Chapter Summary
Graham, Carol. 1998. Private Markets for Public Goods: Raising the Stakes in Economic Reform. Washington DC: Brooking Institute Press.
The case of Zambia illustrates the limitations of a market approach in the context of an impoverished post-colonial country. In 1991, Zambia began a program of privatization of parastatal enterprises and decentralization of government services. External pressures from the IMF and internal pressures to end corruption, along with a real decrease in social spending due to debt service, drove decentralization. However, these very pressures also decreased the viability of reform. The largest devolution was in the health sector. Local health personnel took over management and resources of clinics, and service delivery was reinvigorated because the health workers became stakeholders. In particular, provision of drug and linen supplies were greatly improved. A system of user fees for services was implemented, with the goal of decreasing public expenditure and empowering citizens to direct their own care. Theoretically user fees should give citizens a voice to force change. In such a poor country, however, the poorest citizens cannot shift to private alternatives, and neither can they pay public user fees. As a result of fees, many of the poorest citizens lost all access to health care. Although certain citizens qualified for exemptions, such as mothers and those with HIV, the government did a poor job of communicating this to the population. Reduced access resulted in declining health despite improvements in local clinics.
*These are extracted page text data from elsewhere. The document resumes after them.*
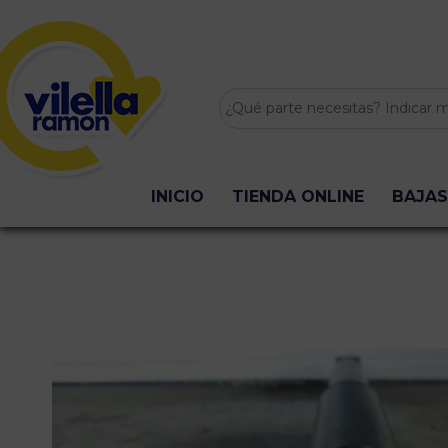
INICIO
TIENDA ONLINE
BAJAS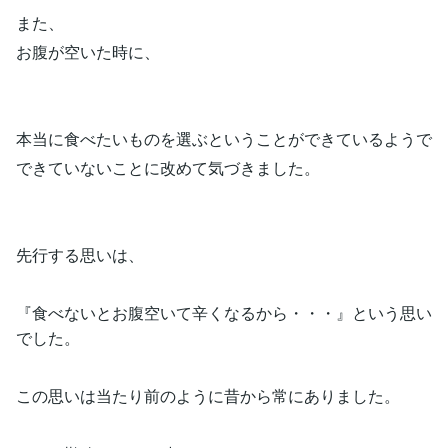
また、
お腹が空いた時に、
本当に食べたいものを選ぶということができているようで
できていないことに改めて気づきました。
先行する思いは、
『食べないとお腹空いて辛くなるから・・・』という思い
でした。
この思いは当たり前のように昔から常にありました。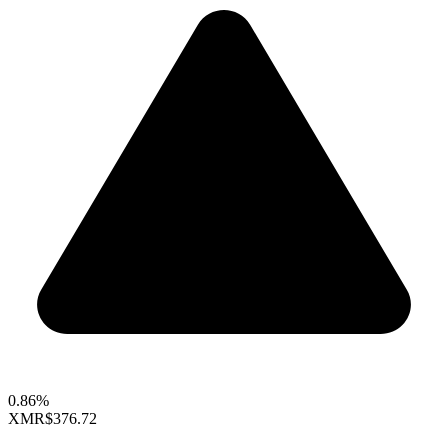
0.86%
XMR
$376.72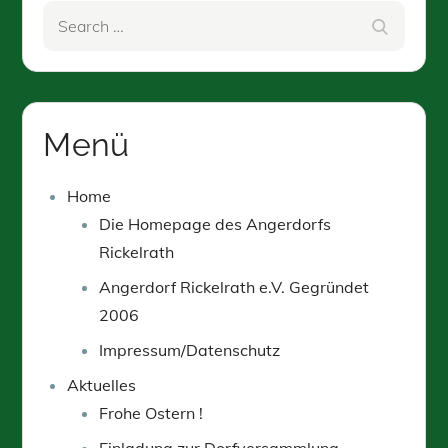
Search
Search
for:
Menü
Home
Die Homepage des Angerdorfs
Rickelrath
Angerdorf Rickelrath e.V. Gegründet
2006
Impressum/Datenschutz
Aktuelles
Frohe Ostern !
Einladung zur Dorfversammlung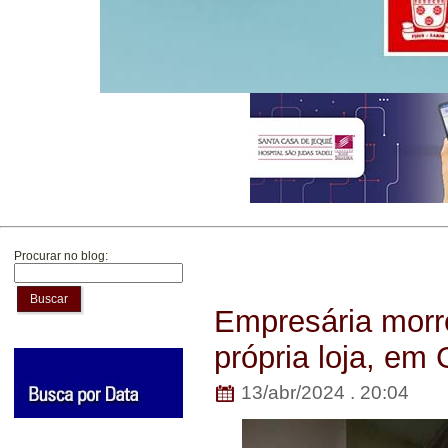
Procurar no blog:
Buscar
Empresária morr
própria loja, em 
13/abr/2024 . 20:04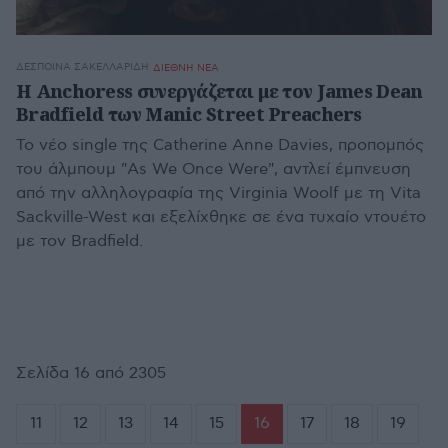
ΔΈΣΠΟΙΝΑ ΣΑΚΕΛΛΑΡΊΔΗ
ΔΙΕΘΝΗ ΝΕΑ
Η Anchoress συνεργάζεται με τον James Dean
Bradfield των Manic Street Preachers
Το νέο single της Catherine Anne Davies, προπομπός
του άλμπουμ "As We Once Were", αντλεί έμπνευση
από την αλληλογραφία της Virginia Woolf με τη Vita
Sackville-West και εξελίχθηκε σε ένα τυχαίο ντουέτο
με τον Bradfield.
Σελίδα 16 από 2305
11
12
13
14
15
16
17
18
19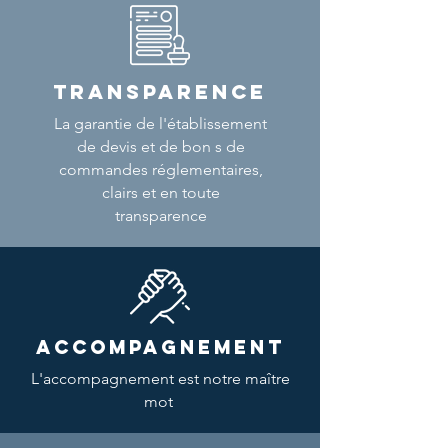
TRANSPARENCE
La garantie de l'établissement
de devis et de bon s de
commandes réglementaires,
clairs et en toute
transparence
ACCOMPAGNEMENT
L'accompagnement est notre maître
mot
The political feasibility of health care reform stemmed from the HIV crisis, which cut across all economic classes. In contrast, education reform was less successful because few stakeholders could bring effective pressure for change. The middle class uses private education, and many poor citizens lack access to education because of fees and distance from schools.
Devolution moves control into the hands of local workers, but user fees imposed on poor citizens hindered the provision of basic needs. For market reform to work, the government must be responsive to people's needs and capable of administering programs effectively. Government capacity, crippled by a legacy of colonialism, corruption, and macroeconomic pressures of the world economy, was not sufficient. Graham concludes that the potential for market reform is limited in cases where poverty is high and government capacity weak, but is there an alternative?